Tak jest
Łukasz Warzecha, Marcin Chlewicki
Pieszy ma teraz pierwszeństwo również w momencie wkraczania na przejście, dotychczas miał pierwszeństwo, kiedy był na przejściu. Według Łukasza Warzechy z "Do Rzeczy" sporym miejscem do dyskusji nad tym przepisem jest interpretacja słowa "wkroczenie". - Czy to już jest wtedy, jak pieszy miał uniesioną nogę, czy tylko stał przy przejściu, bo to jest bardzo nieprecyzyjne pojęcie, co prowadzi mnie do wniosku, że oczywiście ten przepis niczego nie poprawi - mówi.
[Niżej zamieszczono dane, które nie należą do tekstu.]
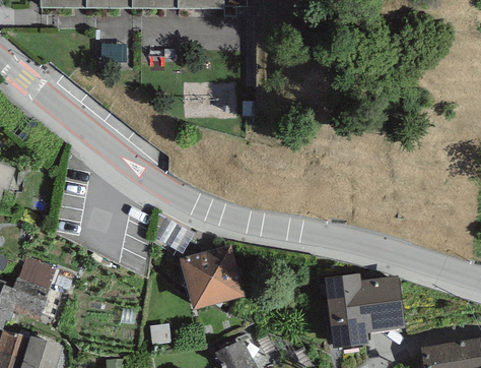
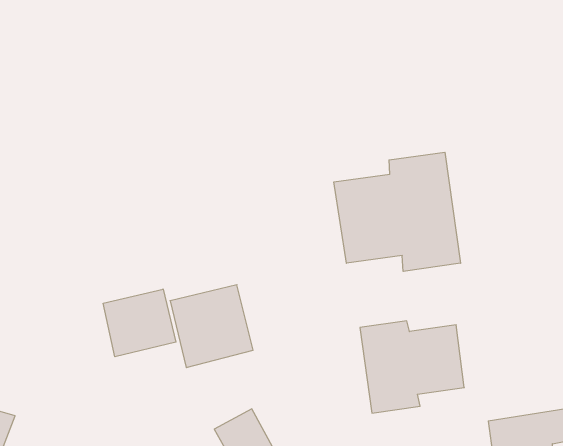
building: none -> [334,152,461,271]
building: none -> [103,289,176,357]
Warzecha obawia się także o kwestię nadużywania tego przepisu przez pieszych. - Ten przekaz, który od kilku dni idzie do pieszych, czyli taki, że macie bezwzględne pierwszeństwo, może spowodować, że ludzie to zinterpretują w ten sposób, że mogą wchodzić na przejście w ogóle się już nie oglądając i każdy ma się zatrzymać - komentuje. Nieco inne zdanie ma Marcin Chlewicki z organizacji "Miasto jest Nasze". - Nadal nie jest to bezwzględne pierwszeństwo, co oznacza, że piesi nie mogą wchodzić przed nadjeżdżający pojazd - uspokaja. W "Tak Jest" dyskutowano także o wysokości mandatów za przekroczenie prędkości. - Bardzo ważna jest adekwatność kary i w obecnych realiach, które mamy, mandat 500 zł nie jest problemem dla wielu osób, które radykalnie przekraczają prędkość. My wyliczyliśmy, że najwyższy mandat powinien wynosić około czterech tysięcy złotych - mówi Chlewicki.